-- Source data follows --

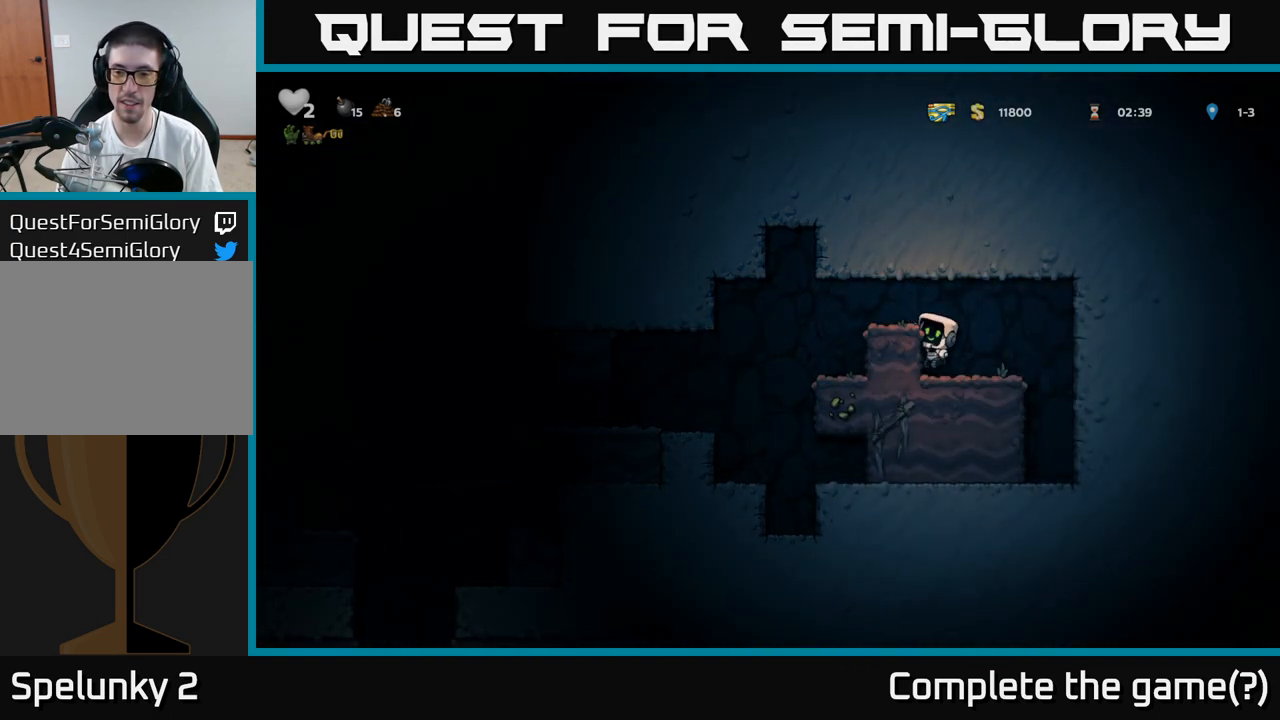
{"buttons": [], "left_stick": "left", "events": [[250, "A", "down"], [450, "A", "up"]]}
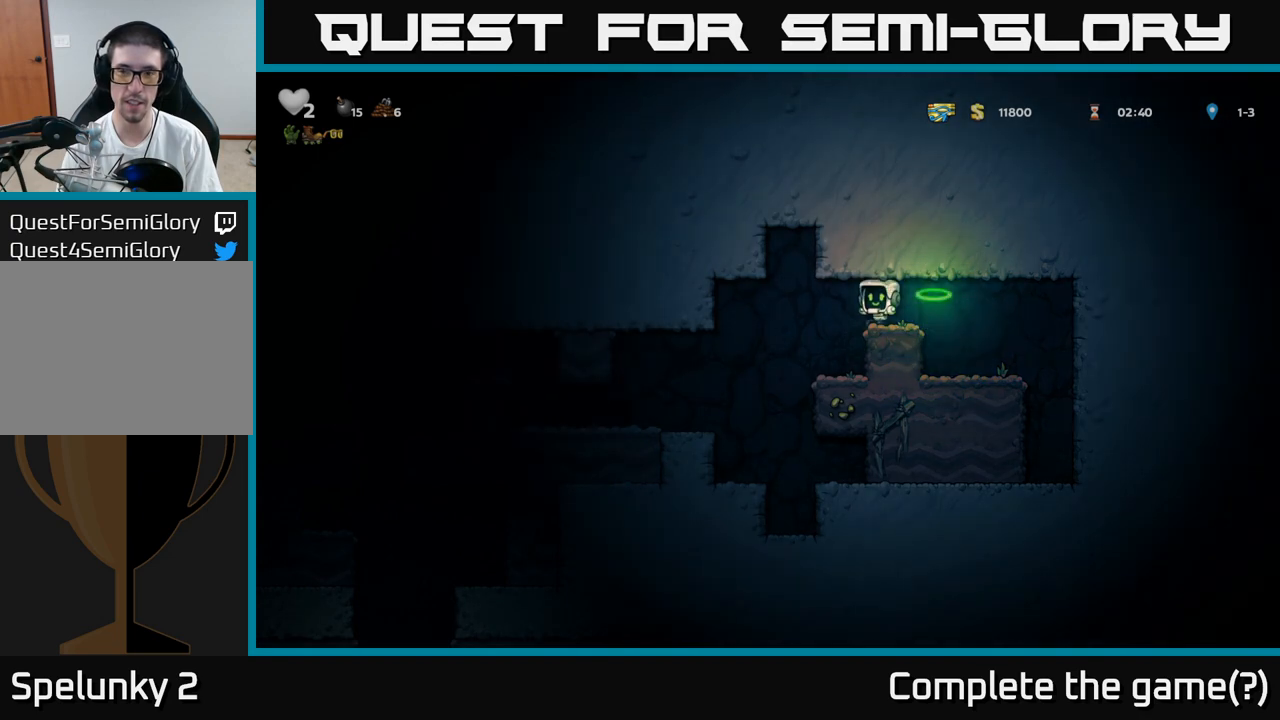
{"buttons": [], "left_stick": "left", "events": []}
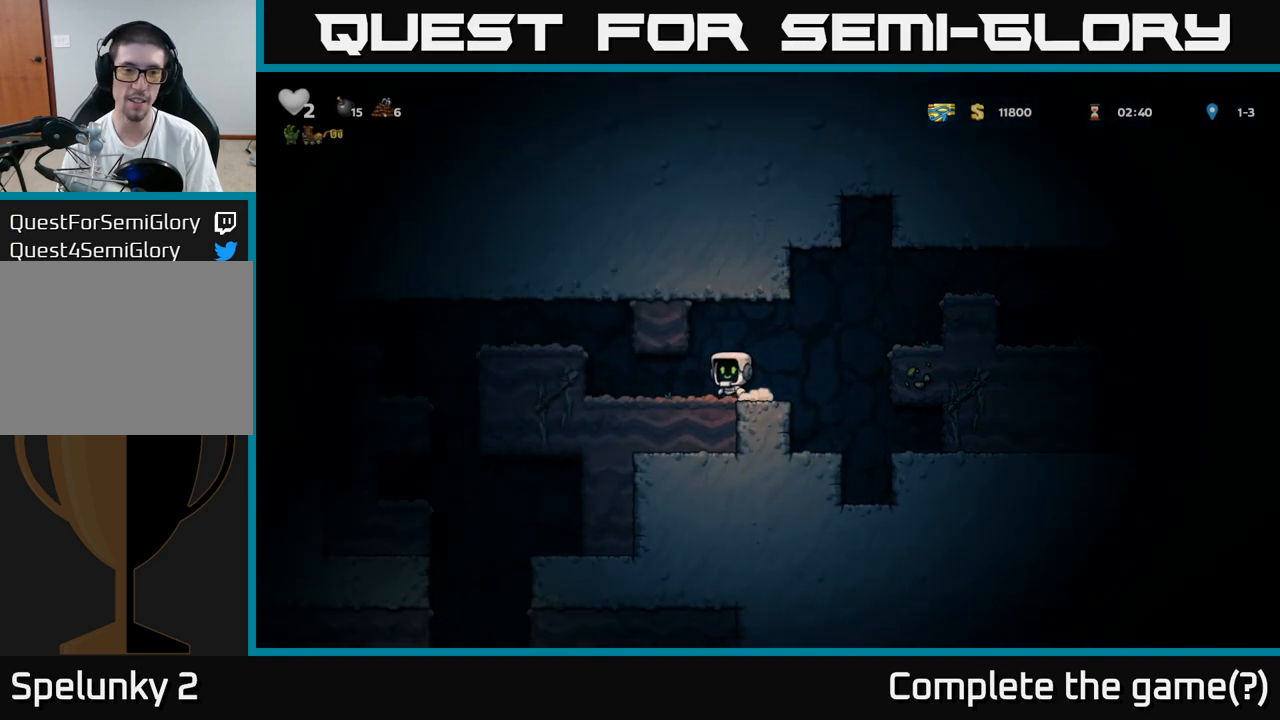
{"buttons": [], "left_stick": "left", "events": [[250, "A", "down"], [467, "A", "up"]]}
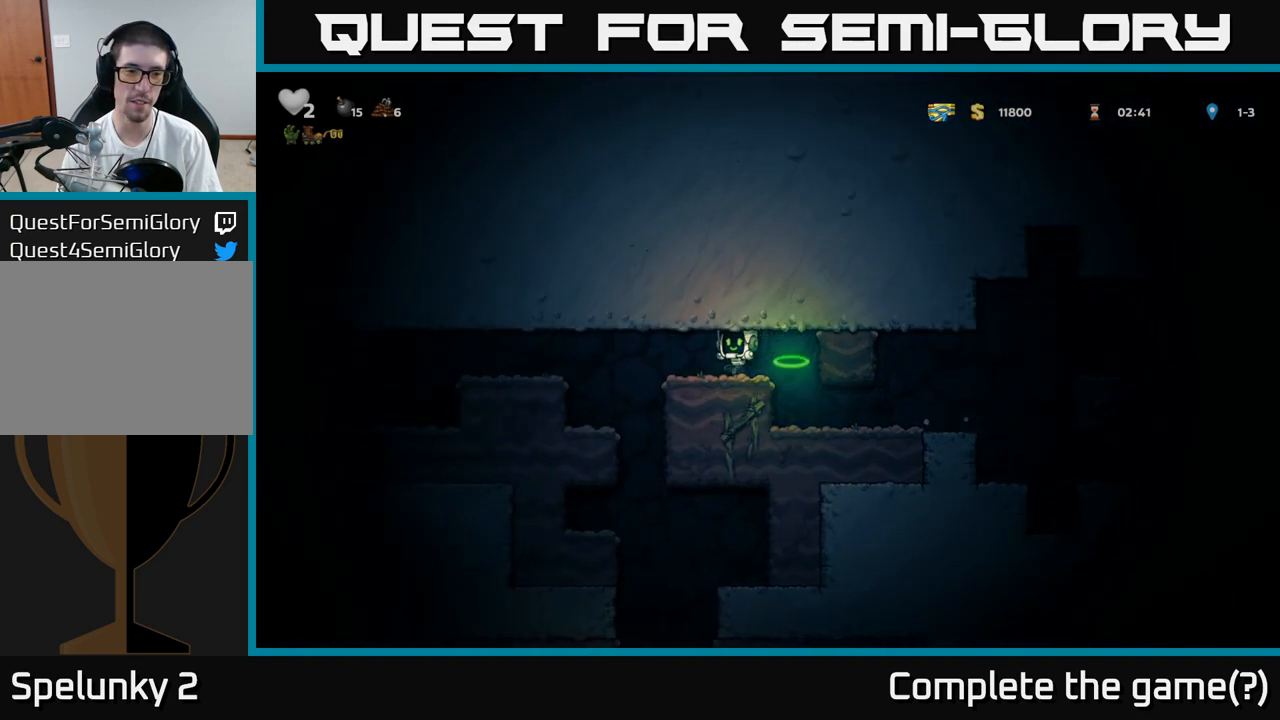
{"buttons": [], "left_stick": "center", "events": [[217, "left_stick", "center"]]}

-- Source data concluded --

→ **What needs to be done**: Pull every line containing "down" from the data.

→ **Output of the exercise**:
{"buttons": [], "left_stick": "left", "events": [[250, "A", "down"], [450, "A", "up"]]}
{"buttons": [], "left_stick": "left", "events": [[250, "A", "down"], [467, "A", "up"]]}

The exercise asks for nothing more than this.